Lang Josef · Nationalrat · 2010-09-27
Lang Josef · Nationalrat · Zug · Grüne Fraktion · 2010-09-27
Wortprotokoll
Dies ist eine besonders erfreuliche Initiative. Erfreulich ist, dass dank dieses Volksbegehrens Musik und musikalische Bildung überhaupt zum Thema gemacht werden. Erfreulich ist weiter, dass die Initiative eine wichtige Stütze unserer Zivilgesellschaft ins Rampenlicht rückt: all die musikalischen Vereine, Gesellschaften und Verbände. In ihnen wurde ein Grossteil der 153 626 gültigen Unterschriften gesammelt.
Die Musik ist für die Entwicklung von Jugendlichen nicht weniger wichtig als der Sport. Deshalb soll die musikalische Bildung dem Schulturnen gleichgestellt werden. Musikalische Bildung hat eine grosse Bedeutung für die seelische und geistige Entwicklung von Kindern und Jugendlichen sowie, im Hinblick auf das lebenslange Lernen, von uns Erwachsenen.
Grundsätzlich bestreitet das niemand.

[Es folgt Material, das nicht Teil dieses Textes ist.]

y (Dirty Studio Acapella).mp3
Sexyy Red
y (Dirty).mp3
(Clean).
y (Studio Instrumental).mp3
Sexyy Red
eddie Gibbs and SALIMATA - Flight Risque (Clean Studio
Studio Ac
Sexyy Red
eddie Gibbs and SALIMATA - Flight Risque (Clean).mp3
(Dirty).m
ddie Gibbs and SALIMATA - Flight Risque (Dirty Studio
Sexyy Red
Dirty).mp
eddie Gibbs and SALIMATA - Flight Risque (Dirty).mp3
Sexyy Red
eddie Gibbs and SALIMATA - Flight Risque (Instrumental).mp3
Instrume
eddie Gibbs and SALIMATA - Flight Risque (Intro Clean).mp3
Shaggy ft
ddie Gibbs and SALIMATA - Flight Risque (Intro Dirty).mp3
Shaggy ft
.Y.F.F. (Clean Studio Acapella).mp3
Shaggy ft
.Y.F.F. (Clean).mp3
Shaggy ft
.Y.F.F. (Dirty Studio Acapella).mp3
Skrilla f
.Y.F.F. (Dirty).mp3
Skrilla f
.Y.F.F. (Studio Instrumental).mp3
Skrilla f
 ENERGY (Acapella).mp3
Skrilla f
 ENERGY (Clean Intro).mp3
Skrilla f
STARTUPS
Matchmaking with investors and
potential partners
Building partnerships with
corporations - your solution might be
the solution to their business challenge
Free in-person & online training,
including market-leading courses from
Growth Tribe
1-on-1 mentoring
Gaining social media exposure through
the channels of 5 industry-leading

Auch der Bundesrat weist in seinem "Bericht zur musikalischen Bildung in der Schweiz" aus dem Jahr 2005 auf die Wichtigkeit der Musik und auf die bestehenden Defizite hin. Musik wird heute im obligatorischen Schulunterricht allzu häufig mit zu wenig Ernsthaftigkeit und Professionalität vermittelt. An den pädagogischen Hochschulen wird das Fach Musik nur als Wahlfach angeboten.
Nicht in allen Kantonen sind Musikschulen in den Bildungsgesetzgebungen verankert. Solange Musikschulen vor dem Gesetz nicht als Bildungsinstitutionen anerkannt sind, wird ihre finanzielle Unterstützung mit öffentlichen Mitteln politischer Willkür ausgeliefert sein. Immerhin gibt es heute in der Schweiz gegen vierhundert öffentlich-rechtliche Musikschulen. Gerade im Zusammenhang mit den Auseinandersetzungen um das Schulturnen weiss ich als Berufsschullehrer, wie wichtig eine verbindliche Bundesbestimmung ist.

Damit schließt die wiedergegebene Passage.